Anna (Bel Powley) wird seit sie denken kann von ihrem Daddy (Brad Dourif) in einer Hütte im Wald, in einem Zimmer das sie nie verlassen darf, aufgezogen. Daddy erzählt ihr Geschichten vom bösen Wildling, der da draußen haust – mit schrecklichen Zähnen und Klauen, und dass Anna deshalb nie ihr Zimmer verlassen darf. Als sich bei Anna erstmalig die Menstruation einstellt, ändert Daddy plötzlich seine Strategie. Nun wird Anna an ihrem Bett festgeschnallt und bekommt jeden Tag eine Spritze, die ihre hormonelle Entwicklung bremst. Als Anna 16 Jahre alt ist, wird sie nach einem missglückten Suizidversuchs ihres Daddys gefunden. Anna erfährt, dass der wahnsinnige Mann gar nicht ihr Vater war. Während die Behörden nach ihren Eltern fahnden, kommt Anna bei der großherzigen Polizistin Ellen Cooper (Liv Tyler) und ihrem jüngeren Bruder Ray (Collin Kelly-Sordelet) unter. Und eine seltsame Wandlung in Anna nimmt ihren Lauf.
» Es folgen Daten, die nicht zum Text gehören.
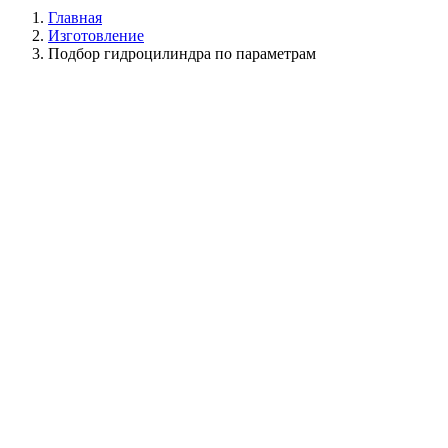
Главная
Изготовление
Подбор гидроцилиндра по параметрам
Wildling ist das Spielfilmdebüt des deutschen Regisseurs Fritz Böhm. Zusammen mit Florian Eder schrieb er auch das Drehbuch dieser amerikanischen Filmproduktion. Herausgekommen ist ein spannender Hybrid aus Fantasy-Märchen, Horrorfilm und Coming-of-age-Drama. Hervorragend getragen von der jungen Hauptdarstellerin Bel Powley (The Diary of a Teenage Girl). Die Grundstimmung des Films ist durchaus bedrückend. Vor allem der Anfang, als Anna noch in der Hütte von „Daddy“ gefangen gehalten wird, ist an beklemmender Atmosphäre kaum zu überbieten. Was natürlich auch am (wie immer) unangenehm-intensiven, eindringlichen Schauspiel von Brad Dourif liegt. Ein etwas leichterer Mittelteil mit teenage angst-Thematik leitet dann ins Fantasy-Finale über, wo dann mit tollen Kamerafahrten und schönen Bildern das Ganze einen durchaus runden Bogen schafft.
Weniger geglückt hingegen ist das Drehbuch. Hier gibt es unübersehbare Schwachpunkte in Sachen (innere) Logik und Storyentwicklung. Halb so schlimm, da Bel Powley, Kamera und Musik uns eine mitreißende Show abliefern, bei der man bis zum schönen Ende dran bleibt. Ein kleiner, aber durchaus sympathischer Film, der auf unaufdringliche Art (feminine) Pubertätsproblematik mit Fantasy-Horror anreichert – ohne dabei allzu gruselig oder brutal zu werden.
In diesem Sinne: Seid nett zu kleinen Kindern und wilden Tieren. Und bleibt seltsam!
Wildling
OT: Wildling, USA, 2018, Regie: Fritz Böhm, Drehbuch: Fritz Böhm, Florian Eder, Mit: Bel Powley, Brad Dourif, Liv Tyler, u.a.